**WRITTEN PROBLEM:** Collect every line of the listing that contains the word "shows", treating uppercase and lowercase as different.
* begin PROVIDED RECORDS *
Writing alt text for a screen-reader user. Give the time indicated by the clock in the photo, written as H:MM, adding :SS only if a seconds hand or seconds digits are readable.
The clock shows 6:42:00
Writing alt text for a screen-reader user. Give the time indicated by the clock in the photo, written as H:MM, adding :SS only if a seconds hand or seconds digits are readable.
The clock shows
* end PROVIDED RECORDS *
* begin PROVIDED RECORDS *
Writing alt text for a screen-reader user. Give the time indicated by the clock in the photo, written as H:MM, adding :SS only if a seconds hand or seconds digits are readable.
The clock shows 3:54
* end PROVIDED RECORDS *
**WRITTEN REPLY:**
The clock shows 6:42:00
The clock shows
The clock shows 3:54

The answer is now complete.